Well actually, bastards of the powerful men could quite well even in the presence of legitimate heirs. Sons could get titles, daughters could marry advantageously (ex: Katerina Sforza Riario). For example, Kind Ferrante of Naples was a bastard who got a piece of his father Mediterranean empire. Rodrigo's predecessor Pope Innocent had two illegitimate children (born before he became a priest so it wasn't a big deal). The son got lands and money (he's featured in S1 of the other Borgia show). Lucrezia's husband Alfonso d'Este conferred a title on his bastard. It seems that Italy especially was fairly lenient with bastards vs. other countries (but even there, the only thing that was barred from bastards was the crown).
Any medieval leader with sovereign power (i.e, the ability to make law) could make his/her children pretty much whatever they pleased and bastards could certainly inherit property--if the parent in question desired to do it.
A classic case of this is William the Conqueror, who began life as a bastard and was made the Count of Normandy at the age of seven--after previously growing up in a small village as basically a peasant.
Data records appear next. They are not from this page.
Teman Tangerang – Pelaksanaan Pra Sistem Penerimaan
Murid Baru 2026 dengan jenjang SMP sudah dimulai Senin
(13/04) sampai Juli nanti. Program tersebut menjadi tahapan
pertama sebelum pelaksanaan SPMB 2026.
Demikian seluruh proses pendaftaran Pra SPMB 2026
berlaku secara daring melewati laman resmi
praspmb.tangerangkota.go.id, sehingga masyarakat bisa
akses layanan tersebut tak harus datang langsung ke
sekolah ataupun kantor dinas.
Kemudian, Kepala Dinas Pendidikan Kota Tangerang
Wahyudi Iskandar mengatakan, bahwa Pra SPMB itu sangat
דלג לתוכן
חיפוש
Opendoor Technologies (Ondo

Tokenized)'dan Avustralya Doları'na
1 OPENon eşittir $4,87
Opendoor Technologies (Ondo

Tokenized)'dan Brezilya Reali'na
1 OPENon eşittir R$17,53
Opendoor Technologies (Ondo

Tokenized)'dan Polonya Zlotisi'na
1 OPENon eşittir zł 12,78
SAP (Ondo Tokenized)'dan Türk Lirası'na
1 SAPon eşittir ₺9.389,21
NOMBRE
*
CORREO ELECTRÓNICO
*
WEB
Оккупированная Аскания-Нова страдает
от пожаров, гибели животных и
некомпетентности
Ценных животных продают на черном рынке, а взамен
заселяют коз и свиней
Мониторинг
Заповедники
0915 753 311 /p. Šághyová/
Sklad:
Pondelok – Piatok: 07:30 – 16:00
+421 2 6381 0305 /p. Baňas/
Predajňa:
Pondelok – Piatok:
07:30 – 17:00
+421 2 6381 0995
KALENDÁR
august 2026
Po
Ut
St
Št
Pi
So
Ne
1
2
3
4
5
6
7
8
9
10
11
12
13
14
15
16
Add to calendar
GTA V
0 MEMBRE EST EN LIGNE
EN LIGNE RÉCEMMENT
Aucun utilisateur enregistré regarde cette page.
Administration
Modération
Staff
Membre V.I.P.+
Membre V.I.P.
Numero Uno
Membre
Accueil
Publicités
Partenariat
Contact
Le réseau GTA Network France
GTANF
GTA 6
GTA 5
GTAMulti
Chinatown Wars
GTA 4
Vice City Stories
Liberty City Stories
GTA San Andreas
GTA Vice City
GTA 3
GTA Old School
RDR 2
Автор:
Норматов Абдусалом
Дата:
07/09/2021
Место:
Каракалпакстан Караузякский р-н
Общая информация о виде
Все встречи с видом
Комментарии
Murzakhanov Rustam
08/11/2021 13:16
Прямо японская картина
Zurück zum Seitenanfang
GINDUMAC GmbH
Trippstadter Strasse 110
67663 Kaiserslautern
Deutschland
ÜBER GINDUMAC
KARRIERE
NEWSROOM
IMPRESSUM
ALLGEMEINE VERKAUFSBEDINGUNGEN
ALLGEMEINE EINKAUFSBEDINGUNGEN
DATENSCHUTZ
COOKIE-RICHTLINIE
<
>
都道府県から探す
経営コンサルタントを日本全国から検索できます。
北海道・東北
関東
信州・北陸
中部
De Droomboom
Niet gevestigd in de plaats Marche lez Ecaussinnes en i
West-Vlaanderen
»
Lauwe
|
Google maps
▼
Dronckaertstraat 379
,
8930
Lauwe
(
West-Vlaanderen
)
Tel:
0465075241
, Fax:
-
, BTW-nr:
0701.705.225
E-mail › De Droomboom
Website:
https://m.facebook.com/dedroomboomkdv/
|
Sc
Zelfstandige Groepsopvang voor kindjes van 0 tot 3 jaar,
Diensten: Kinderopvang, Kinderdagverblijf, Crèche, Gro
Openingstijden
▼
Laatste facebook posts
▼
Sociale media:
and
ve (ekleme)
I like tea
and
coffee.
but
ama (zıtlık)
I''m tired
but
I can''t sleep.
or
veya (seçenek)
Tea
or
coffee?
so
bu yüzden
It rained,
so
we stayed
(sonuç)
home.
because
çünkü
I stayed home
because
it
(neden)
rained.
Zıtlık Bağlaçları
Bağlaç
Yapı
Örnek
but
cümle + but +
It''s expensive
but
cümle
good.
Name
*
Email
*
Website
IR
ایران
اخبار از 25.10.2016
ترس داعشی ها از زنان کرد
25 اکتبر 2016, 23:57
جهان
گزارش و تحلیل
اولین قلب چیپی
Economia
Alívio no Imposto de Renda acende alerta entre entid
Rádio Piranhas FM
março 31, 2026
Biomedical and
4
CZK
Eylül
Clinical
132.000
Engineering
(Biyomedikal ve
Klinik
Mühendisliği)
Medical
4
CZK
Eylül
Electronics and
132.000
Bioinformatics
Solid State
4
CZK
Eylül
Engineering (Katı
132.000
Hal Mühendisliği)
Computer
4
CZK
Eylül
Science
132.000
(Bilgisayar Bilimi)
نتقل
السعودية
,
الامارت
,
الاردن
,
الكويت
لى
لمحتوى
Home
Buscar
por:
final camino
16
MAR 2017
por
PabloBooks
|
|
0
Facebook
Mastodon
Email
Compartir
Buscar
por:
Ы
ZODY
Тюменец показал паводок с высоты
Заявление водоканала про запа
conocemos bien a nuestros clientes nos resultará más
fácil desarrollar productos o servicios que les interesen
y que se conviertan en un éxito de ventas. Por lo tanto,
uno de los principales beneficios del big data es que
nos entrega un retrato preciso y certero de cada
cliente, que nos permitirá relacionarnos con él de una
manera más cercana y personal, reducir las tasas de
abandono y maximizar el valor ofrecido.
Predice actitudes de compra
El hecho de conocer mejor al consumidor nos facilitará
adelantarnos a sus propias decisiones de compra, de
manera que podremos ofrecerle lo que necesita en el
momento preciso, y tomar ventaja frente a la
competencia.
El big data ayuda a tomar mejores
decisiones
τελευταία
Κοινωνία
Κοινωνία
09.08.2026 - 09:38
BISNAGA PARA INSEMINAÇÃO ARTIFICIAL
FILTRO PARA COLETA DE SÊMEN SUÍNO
He wasn't even the first illegitimate count in the line.
Also of great interest on this subject are the origins of the Kingdom of Portugal as they relate to the rivalry between illegitimate Countess Theresa of Portugal and her legitimate sister, Queen Regnant Urraca of Castile. Urraca herself had illegitimate daughters by one of her nobles after two marriages gained her a male heir, and ended in widowhood and acrimonious divorce, respectively.
People too often look at the flashy and megalomaniacal rule of Henry VIII of England and see it as the way things normally were in the Middle Ages. Even if the bulk of Henry's rule were not, in fact, in the Reformation not the Middle Ages, and there were any such thing as a general rule of thumb for that extremely large and diverse period, there would be nothing "normal" about Henry's rule. His reign was laced with discontinuity from previous tradition, from the death of his brother (the original heir) to his decision to join the Reformation and become head of his own church, to the stripping of the altars, to his really peculiar way of dealing with his wives, when he already had a legitimate heir (two, if he'd stopped at Anne).
Yes, there were extra challenges for a ruling queen, but, as Henry's daughters demonstrated after his death, they were quite equal to them. He was a pretty awful ruler with a frightening level of tunnel vision that disrupted his reign permanently. It's not as though other rulers before him hadn't dealt with the issue far better.